__TEXT EXCERPT__.
- Opening Delimiter -
# JRCigars Shipping



## Strick (Aug 21, 2008)

Whoa $8.95 flat rate shipping? What's up with that? Ok if your ordering a bunch. I liked it better the old way. Buy 1 box and it was 3.50. Yea I know they raked you over if you bought several items but...


----------



## fatboy05 (Jan 18, 2009)

CI, C-BID, Famous......forget JR


----------



## BKDW (Nov 7, 2009)

Yeah, I saw that this morning.

Pretty unfortunate....

The truth is they have very few cigars that I actually like, but the problem is those "few" I buy A LOT of. 

I just ordered a box of Maria Mancini De Gaulle from them from the auction (Only 30 bucks). The shipping was only 3.50. 33.50 total was not bad compared to the 50 a box if I get it from the store (with tax).

I guess I probably WON'T be ordering anything from them online again unless the base price is cheap enough for me that the shipping will not cancel out any significant bargain.

I guess they are figuring that they don't care about business from people who occasionally by a box or two or just a couple 5 packs. They figure they can just maintain their customer base of those who buy a lot at any given time. It benefits the people who purchase a lot and hurts the people who purchase a little.


----------



## TonyBrooklyn (Jan 28, 2010)

Haven't used them in years the have no premuim Non Cubans to really speak off.
Famous or Holt's much better selection.:cowboyic9:


----------



## Cigary (Oct 19, 2007)

I like the JR Ultimates but I'm not going to buy a 5'r with that kind of shipping price. They are going to lose some business with this new policy.


----------



## quincy627 (Jul 2, 2010)

I'm with you guys. I used to take a look at JR and order occasionally. After seeing their new shipping policy I have crossed them off my list of vendors. Their prices used to be fair and with the cheap shipping it was OK. Not now.


----------



## Warren (Apr 6, 2007)
- Closing Delimiter -
__WHAT THE TASK REQUIRES__.
Write out the passage of the JRCigars shipping thread from "Yeah, I saw" to "purchase a little.", reproducing it word for word.

__LISTED RECORDS__.
- Opening Delimiter -
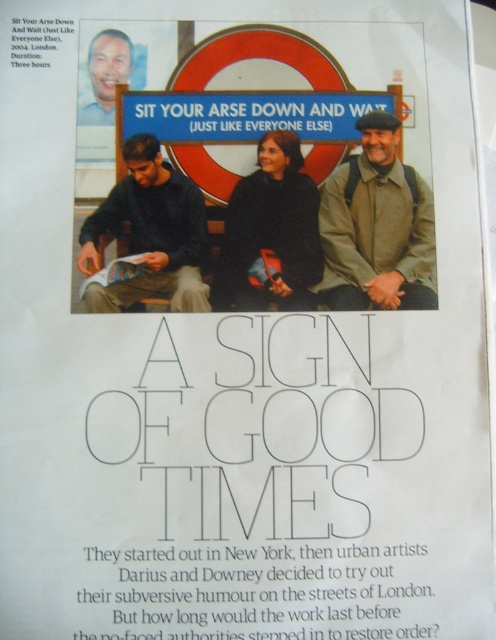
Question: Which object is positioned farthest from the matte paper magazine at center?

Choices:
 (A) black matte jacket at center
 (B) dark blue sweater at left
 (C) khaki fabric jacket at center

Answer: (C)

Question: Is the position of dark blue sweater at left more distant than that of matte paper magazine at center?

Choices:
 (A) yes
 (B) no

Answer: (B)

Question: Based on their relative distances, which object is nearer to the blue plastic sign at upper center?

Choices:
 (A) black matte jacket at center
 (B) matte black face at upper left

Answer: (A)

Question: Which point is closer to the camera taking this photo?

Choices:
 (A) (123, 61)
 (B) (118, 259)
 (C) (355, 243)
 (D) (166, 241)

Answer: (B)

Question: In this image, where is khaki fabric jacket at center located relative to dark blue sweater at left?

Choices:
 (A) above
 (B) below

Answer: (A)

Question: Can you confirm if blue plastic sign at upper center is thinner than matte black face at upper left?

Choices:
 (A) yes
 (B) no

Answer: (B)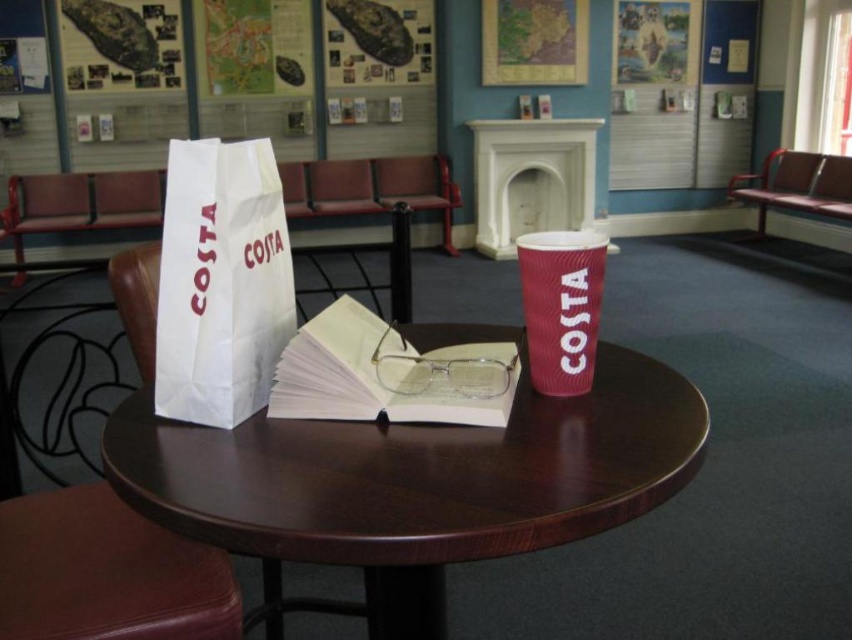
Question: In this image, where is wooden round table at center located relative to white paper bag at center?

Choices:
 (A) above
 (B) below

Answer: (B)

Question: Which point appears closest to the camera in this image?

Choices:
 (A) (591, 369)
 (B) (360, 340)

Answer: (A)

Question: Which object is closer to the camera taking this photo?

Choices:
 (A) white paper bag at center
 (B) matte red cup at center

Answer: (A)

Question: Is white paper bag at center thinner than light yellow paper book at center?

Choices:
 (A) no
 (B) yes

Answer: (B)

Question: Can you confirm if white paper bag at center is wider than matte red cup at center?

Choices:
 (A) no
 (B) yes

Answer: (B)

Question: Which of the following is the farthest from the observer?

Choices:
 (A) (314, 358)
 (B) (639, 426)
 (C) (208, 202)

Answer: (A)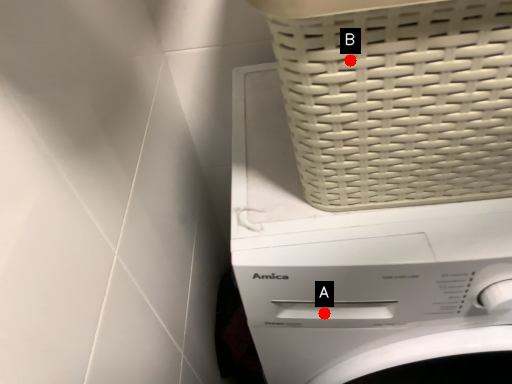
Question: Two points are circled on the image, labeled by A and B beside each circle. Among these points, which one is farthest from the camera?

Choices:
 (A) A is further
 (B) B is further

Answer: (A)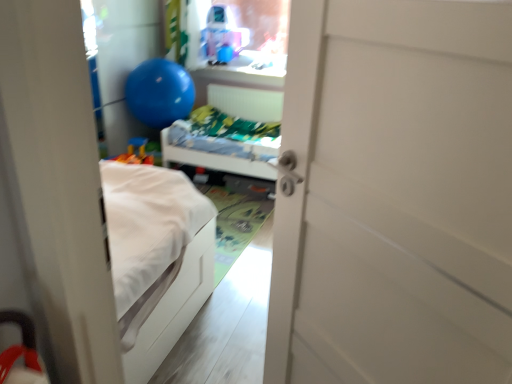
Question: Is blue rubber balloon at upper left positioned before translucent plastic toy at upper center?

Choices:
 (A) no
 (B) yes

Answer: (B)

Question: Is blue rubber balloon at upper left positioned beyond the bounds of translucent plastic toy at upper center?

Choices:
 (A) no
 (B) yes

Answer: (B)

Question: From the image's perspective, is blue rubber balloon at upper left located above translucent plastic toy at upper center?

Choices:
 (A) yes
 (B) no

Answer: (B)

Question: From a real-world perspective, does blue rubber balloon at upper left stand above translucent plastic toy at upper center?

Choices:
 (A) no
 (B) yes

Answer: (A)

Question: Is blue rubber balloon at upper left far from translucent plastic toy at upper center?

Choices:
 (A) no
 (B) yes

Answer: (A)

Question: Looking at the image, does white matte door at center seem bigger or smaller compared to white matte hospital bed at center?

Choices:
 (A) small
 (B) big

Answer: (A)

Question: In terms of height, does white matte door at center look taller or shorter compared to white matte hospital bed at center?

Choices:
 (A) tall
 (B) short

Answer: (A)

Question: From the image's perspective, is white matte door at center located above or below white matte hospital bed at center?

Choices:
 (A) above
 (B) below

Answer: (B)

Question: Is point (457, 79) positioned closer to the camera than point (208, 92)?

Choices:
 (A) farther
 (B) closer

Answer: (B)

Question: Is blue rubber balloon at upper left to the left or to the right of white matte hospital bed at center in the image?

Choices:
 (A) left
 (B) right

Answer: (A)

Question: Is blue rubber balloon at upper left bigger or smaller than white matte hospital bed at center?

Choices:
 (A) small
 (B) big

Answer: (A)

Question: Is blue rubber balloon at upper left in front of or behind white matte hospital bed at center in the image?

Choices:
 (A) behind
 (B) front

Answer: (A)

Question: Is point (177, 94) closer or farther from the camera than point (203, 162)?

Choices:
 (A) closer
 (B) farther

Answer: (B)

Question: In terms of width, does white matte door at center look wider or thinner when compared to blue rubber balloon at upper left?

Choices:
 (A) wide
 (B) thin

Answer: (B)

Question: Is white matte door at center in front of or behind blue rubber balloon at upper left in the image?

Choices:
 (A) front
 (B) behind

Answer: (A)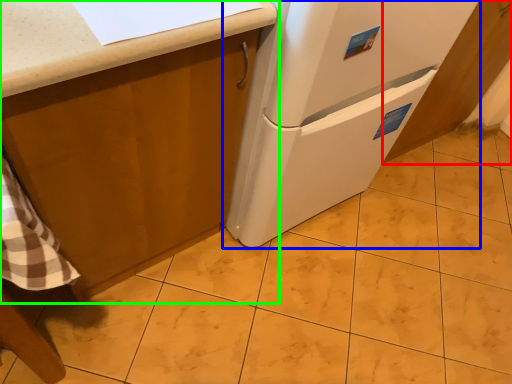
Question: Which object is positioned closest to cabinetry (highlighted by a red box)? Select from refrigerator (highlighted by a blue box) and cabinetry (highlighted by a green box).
- Closing Delimiter -
__RESULT FOR THIS EXERCISE__.
Yeah, I saw that this morning.

Pretty unfortunate....

The truth is they have very few cigars that I actually like, but the problem is those "few" I buy A LOT of. 

I just ordered a box of Maria Mancini De Gaulle from them from the auction (Only 30 bucks). The shipping was only 3.50. 33.50 total was not bad compared to the 50 a box if I get it from the store (with tax).

I guess I probably WON'T be ordering anything from them online again unless the base price is cheap enough for me that the shipping will not cancel out any significant bargain.

I guess they are figuring that they don't care about business from people who occasionally by a box or two or just a couple 5 packs. They figure they can just maintain their customer base of those who buy a lot at any given time. It benefits the people who purchase a lot and hurts the people who purchase a little.